Adrian Hennigan praised the series in Haaretz, describing it as a "rewarding comedy" and praised Levov: "Levov is a terrific comedy actor and delivers plenty of yuks as the selfish film lecturer/screenwriter who’s stuck in a rut professionally and personally."

Alan Zeitlin of the The Jewish Journal of Greater Los Angeles praised the series: "Besides the great writing, the chemistry of the two leads is palpable," and concluded "Like a good cocktail, “Bloody Murray” goes down with a kick that makes you want to have a second."

In 2026, the second season was awarded with five wins at the Israeli Television Academy Awards, including Best Comedy-Drama or Sitcom; Supporting Actress in a Comedy (Sela); Lead Actress in a Comedy for (Levov); Comedy Directing (Idisis); and Comedy Writing (Idisis).

==Broadcast==
The series in its original format (in Hebrew with subtitles) has been sold internationally for broadcast on network and pay television.

In 2023, the series was acquired by the Canadian Broadcasting Corporation, Canada's public broadcaster, for broadcast in Canada. The following year, it was acquired by Arte for broadcast in France and Germany.

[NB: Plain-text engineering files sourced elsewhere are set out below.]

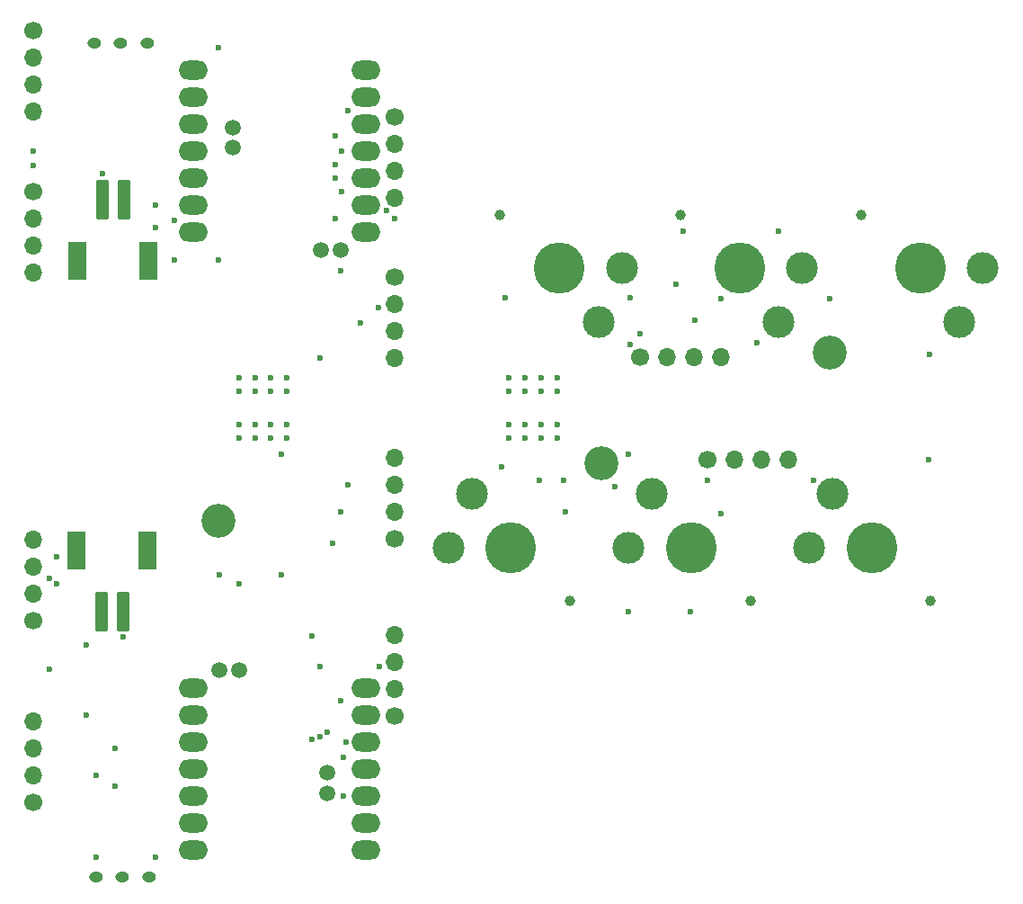
<source format=gbr>
G04 #@! TF.GenerationSoftware,KiCad,Pcbnew,9.0.0*
G04 #@! TF.CreationDate,2025-03-20T15:23:17+09:00*
G04 #@! TF.ProjectId,nofy,6e6f6679-2e6b-4696-9361-645f70636258,rev?*
G04 #@! TF.SameCoordinates,Original*
G04 #@! TF.FileFunction,Soldermask,Top*
G04 #@! TF.FilePolarity,Negative*
%FSLAX46Y46*%
G04 Gerber Fmt 4.6, Leading zero omitted, Abs format (unit mm)*
G04 Created by KiCad (PCBNEW 9.0.0) date 2025-03-20 15:23:17*
%MOMM*%
%LPD*%
G01*
G04 APERTURE LIST*
G04 Aperture macros list*
%AMRoundRect*
0 Rectangle with rounded corners*
0 $1 Rounding radius*
0 $2 $3 $4 $5 $6 $7 $8 $9 X,Y pos of 4 corners*
0 Add a 4 corners polygon primitive as box body*
4,1,4,$2,$3,$4,$5,$6,$7,$8,$9,$2,$3,0*
0 Add four circle primitives for the rounded corners*
1,1,$1+$1,$2,$3*
1,1,$1+$1,$4,$5*
1,1,$1+$1,$6,$7*
1,1,$1+$1,$8,$9*
0 Add four rect primitives between the rounded corners*
20,1,$1+$1,$2,$3,$4,$5,0*
20,1,$1+$1,$4,$5,$6,$7,0*
20,1,$1+$1,$6,$7,$8,$9,0*
20,1,$1+$1,$8,$9,$2,$3,0*%
G04 Aperture macros list end*
%ADD10C,1.700000*%
%ADD11O,1.700000X1.700000*%
%ADD12C,3.000000*%
%ADD13C,4.800000*%
%ADD14C,1.000000*%
%ADD15C,3.200000*%
%ADD16O,2.750000X1.800000*%
%ADD17C,1.500000*%
%ADD18O,1.300000X1.000000*%
%ADD19C,0.600000*%
%ADD20RoundRect,0.102000X0.500000X1.750000X-0.500000X1.750000X-0.500000X-1.750000X0.500000X-1.750000X0*%
%ADD21RoundRect,0.102000X0.750000X1.700000X-0.750000X1.700000X-0.750000X-1.700000X0.750000X-1.700000X0*%
%ADD22RoundRect,0.102000X-0.500000X-1.750000X0.500000X-1.750000X0.500000X1.750000X-0.500000X1.750000X0*%
%ADD23RoundRect,0.102000X-0.750000X-1.700000X0.750000X-1.700000X0.750000X1.700000X-0.750000X1.700000X0*%
G04 APERTURE END LIST*
D10*
X22685000Y-81485000D03*
D11*
X22685000Y-78945000D03*
X22685000Y-76405000D03*
X22685000Y-73865000D03*
D12*
X63950000Y-69553600D03*
D13*
X67650000Y-74553600D03*
D12*
X61750000Y-74553600D03*
D14*
X73200000Y-79553600D03*
D12*
X80950000Y-69553600D03*
D13*
X84650000Y-74553600D03*
D12*
X78750000Y-74553600D03*
D14*
X90200000Y-79553600D03*
D15*
X97700000Y-56203600D03*
D16*
X54005000Y-103065000D03*
X54005000Y-100525000D03*
X54005000Y-97985000D03*
X54005000Y-95445000D03*
X54005000Y-92905000D03*
X54005000Y-90365000D03*
X54005000Y-87825000D03*
X37765000Y-87825000D03*
X37765000Y-90365000D03*
X37765000Y-92905000D03*
X37765000Y-95445000D03*
X37765000Y-97985000D03*
X37765000Y-100525000D03*
X37765000Y-103065000D03*
D17*
X42049600Y-86133000D03*
X40170000Y-86133000D03*
X50330000Y-95762000D03*
X50330000Y-97667000D03*
D18*
X33585000Y-105595000D03*
X31085000Y-105595000D03*
X28585000Y-105595000D03*
D19*
X67500000Y-64300000D03*
X69000000Y-64300000D03*
X70500000Y-64300000D03*
X72000000Y-64300000D03*
X67500000Y-63000000D03*
X69000000Y-63000000D03*
X70500000Y-63000000D03*
X72000000Y-63000000D03*
D12*
X97950000Y-69553600D03*
D13*
X101650000Y-74553600D03*
D12*
X95750000Y-74553600D03*
D14*
X107200000Y-79553600D03*
D10*
X22703600Y-41076100D03*
D11*
X22703600Y-43616100D03*
X22703600Y-46156100D03*
X22703600Y-48696100D03*
D10*
X56685000Y-73745000D03*
D11*
X56685000Y-71205000D03*
X56685000Y-68665000D03*
X56685000Y-66125000D03*
D19*
X42050000Y-59850000D03*
X43550000Y-59850000D03*
X45050000Y-59850000D03*
X46550000Y-59850000D03*
X42050000Y-58550000D03*
X43550000Y-58550000D03*
X45050000Y-58550000D03*
X46550000Y-58550000D03*
D12*
X109900000Y-53303600D03*
D13*
X106200000Y-48303600D03*
D12*
X112100000Y-48303600D03*
D14*
X100650000Y-43303600D03*
D20*
X31196400Y-41832100D03*
X29196400Y-41832100D03*
D21*
X26846400Y-47582100D03*
X33546400Y-47582100D03*
D10*
X22685000Y-98545000D03*
D11*
X22685000Y-96005000D03*
X22685000Y-93465000D03*
X22685000Y-90925000D03*
D10*
X79860000Y-56603600D03*
D11*
X82400000Y-56603600D03*
X84940000Y-56603600D03*
X87480000Y-56603600D03*
D10*
X56703600Y-34071100D03*
D11*
X56703600Y-36611100D03*
X56703600Y-39151100D03*
X56703600Y-41691100D03*
D10*
X86150000Y-66253600D03*
D11*
X88690000Y-66253600D03*
X91230000Y-66253600D03*
X93770000Y-66253600D03*
D15*
X76150000Y-66653600D03*
D22*
X29100000Y-80625000D03*
X31100000Y-80625000D03*
D23*
X33450000Y-74875000D03*
X26750000Y-74875000D03*
D10*
X22703600Y-25931100D03*
D11*
X22703600Y-28471100D03*
X22703600Y-31011100D03*
X22703600Y-33551100D03*
D16*
X37783600Y-29631100D03*
X37783600Y-32171100D03*
X37783600Y-34711100D03*
X37783600Y-37251100D03*
X37783600Y-39791100D03*
X37783600Y-42331100D03*
X37783600Y-44871100D03*
X54023600Y-44871100D03*
X54023600Y-42331100D03*
X54023600Y-39791100D03*
X54023600Y-37251100D03*
X54023600Y-34711100D03*
X54023600Y-32171100D03*
X54023600Y-29631100D03*
D17*
X49739000Y-46563100D03*
X51618600Y-46563100D03*
X41458600Y-36934100D03*
X41458600Y-35029100D03*
D18*
X28403600Y-27121100D03*
X30903600Y-27121100D03*
X33403600Y-27121100D03*
D10*
X56703600Y-49131100D03*
D11*
X56703600Y-51671100D03*
X56703600Y-54211100D03*
X56703600Y-56751100D03*
D19*
X67500000Y-59850000D03*
X69000000Y-59850000D03*
X70500000Y-59850000D03*
X72000000Y-59850000D03*
X67500000Y-58550000D03*
X69000000Y-58550000D03*
X70500000Y-58550000D03*
X72000000Y-58550000D03*
D12*
X75900000Y-53303600D03*
D13*
X72200000Y-48303600D03*
D12*
X78100000Y-48303600D03*
D14*
X66650000Y-43303600D03*
D12*
X92900000Y-53303600D03*
D13*
X89200000Y-48303600D03*
D12*
X95100000Y-48303600D03*
D14*
X83650000Y-43303600D03*
D19*
X42050000Y-64300000D03*
X43550000Y-64300000D03*
X45050000Y-64300000D03*
X46550000Y-64300000D03*
X42050000Y-63000000D03*
X43550000Y-63000000D03*
X45050000Y-63000000D03*
X46550000Y-63000000D03*
D10*
X56685000Y-90445000D03*
D11*
X56685000Y-87905000D03*
X56685000Y-85365000D03*
X56685000Y-82825000D03*
D15*
X40100000Y-72050000D03*
D19*
X50380700Y-91958400D03*
X31119798Y-82965202D03*
X29200000Y-39400000D03*
X72660200Y-68261600D03*
X70363100Y-68261600D03*
X84536000Y-80597300D03*
X78750000Y-80597300D03*
X92827000Y-44814900D03*
X83876700Y-44814900D03*
X35952900Y-43775700D03*
X35952900Y-47526900D03*
X40116500Y-47526900D03*
X34223200Y-103710400D03*
X28585000Y-103710400D03*
X28585000Y-96005000D03*
X40116500Y-27495100D03*
X72761400Y-71247600D03*
X87420000Y-71414700D03*
X106971600Y-66253600D03*
X78891600Y-51014000D03*
X67131100Y-51014000D03*
X78891600Y-55451900D03*
X84950000Y-53166100D03*
X83250000Y-49800000D03*
X97700000Y-51161800D03*
X87480000Y-51161800D03*
X78690200Y-65820800D03*
X96202700Y-68208100D03*
X77467400Y-68864000D03*
X86150000Y-68208100D03*
X66800000Y-67000000D03*
X90848300Y-55300000D03*
X107100000Y-56413200D03*
X79860000Y-54424200D03*
X52346900Y-33418800D03*
X51098900Y-38521100D03*
X51098900Y-35822000D03*
X51741800Y-37251100D03*
X51741800Y-41061100D03*
X49700000Y-56750000D03*
X56703600Y-43622900D03*
X51119100Y-39791100D03*
X51119100Y-43622900D03*
X53523600Y-53451100D03*
X55927500Y-42877200D03*
X55143700Y-51996600D03*
X22703600Y-37251100D03*
X51618600Y-48550000D03*
X34151100Y-42331100D03*
X34151100Y-44452400D03*
X22703600Y-38640600D03*
X30401700Y-97070500D03*
X30401700Y-93465000D03*
X24226550Y-77444387D03*
X24233700Y-86034200D03*
X27647200Y-83750000D03*
X27650000Y-90357100D03*
X24855800Y-75400000D03*
X24855800Y-77938400D03*
X42049600Y-77938400D03*
X51855000Y-97985000D03*
X55295800Y-85739100D03*
X49705700Y-92400000D03*
X49704000Y-85739100D03*
X51855000Y-94300000D03*
X48903997Y-92600000D03*
X48950000Y-82850000D03*
X40170000Y-77147900D03*
X46081900Y-77147900D03*
X46081900Y-65790300D03*
X52328300Y-68650000D03*
X51630000Y-71223700D03*
X51630000Y-89000000D03*
X50850000Y-74185800D03*
X52126800Y-92905000D03*
M02*

</source>
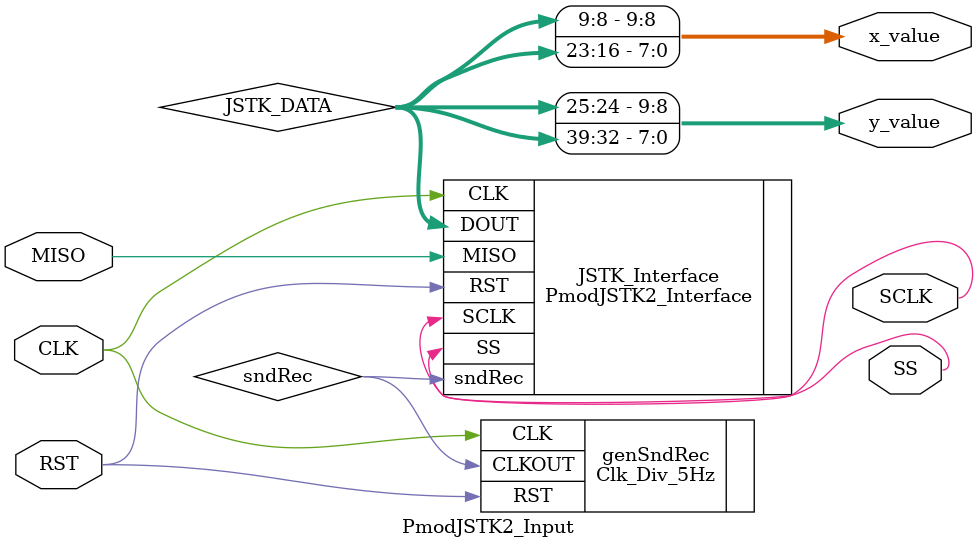
<source format=v>
/** Aaron Joseph Nanas
**  ECE 526
**  Final Project: Servo-Controlled Robot Arm
**  Module: PmodJSTK2_Input.v
**  Credits to: Josh Sackos (Digilent Inc.)
**  Reference: Pmod JSTK Demo Project
**  https://reference.digilentinc.com/reference/pmod/pmodjstk/reference-manual

**  Description: This module serves to instantiate the Joystick interface
**  module and the 5Hz Clock Divider module. This will be used in a
**  top-level module that will serve as the primary controller
**  for both the servos and the joystick.
*/
`timescale 1ns / 1ps

module PmodJSTK2_Input(CLK, RST, MISO, SS, SCLK, x_value, y_value);

    input CLK, RST, MISO;
    output SS, SCLK;
    output [9:0] x_value;
    output [9:0] y_value;
    
    wire SCLK;
    wire sndRec;
    wire [39:0] JSTK_DATA;
    
    PmodJSTK2_Interface JSTK_Interface(.CLK(CLK), .RST(RST), .sndRec(sndRec), .MISO(MISO), .SS(SS), .SCLK(SCLK), .DOUT(JSTK_DATA));
    Clk_Div_5Hz genSndRec(.CLK(CLK), .RST(RST), .CLKOUT(sndRec));
    
    assign x_value = {JSTK_DATA[9:8], JSTK_DATA[23:16]};
    assign y_value = {JSTK_DATA[25:24], JSTK_DATA[39:32]};
    
endmodule

</source>
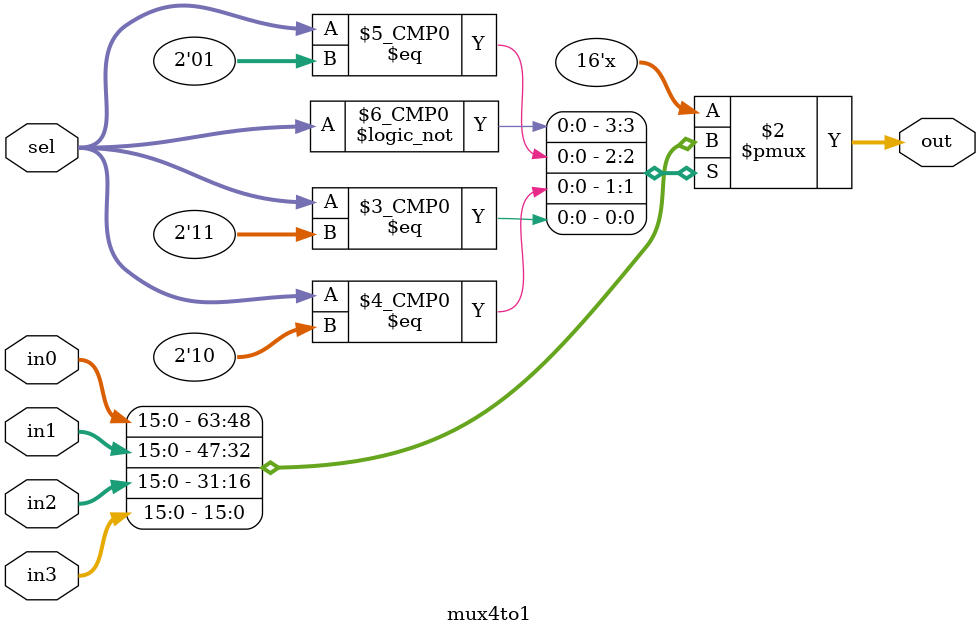
<source format=v>
module mux4to1 #(parameter WIDTH = 16) (
    input [1:0] sel,
    input [WIDTH-1:0] in0, in1, in2, in3,
    output reg [WIDTH-1:0] out
);
    always @(*) begin
        case(sel)
            2'b00: out = in0;
            2'b01: out = in1;
            2'b10: out = in2;
            2'b11: out = in3;
            default: out = {WIDTH{1'bx}};
        endcase
    end
endmodule

</source>
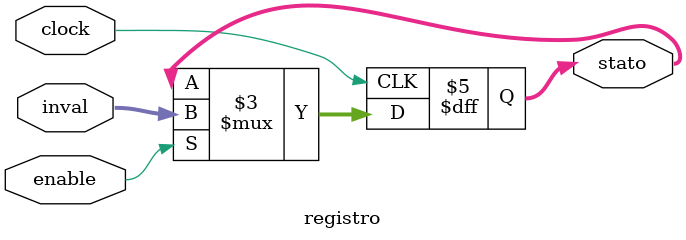
<source format=v>
module registro(output reg [1:N]stato, input clock, input enable, input [1:N]inval);
   parameter N = 2;
   initial

     begin
	stato = 0;
     end

   always @(posedge clock)
     begin
	if(enable)
	  stato <= inval;
     end
endmodule // registro

</source>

In 2026, the series was acquired by Jewish streamer, ChaiFlicks, for broadcast in the United States, Canada, New Zealand, Australia and the United Kingdom.

==Adaptations==
In October 2024, it was announced that the series will receive a Georgia (country)|Georgian]] adaptation by Cavea+, the country's first official streaming platform. This marks the first scripted Israeli TV program to be adapted in Georgia.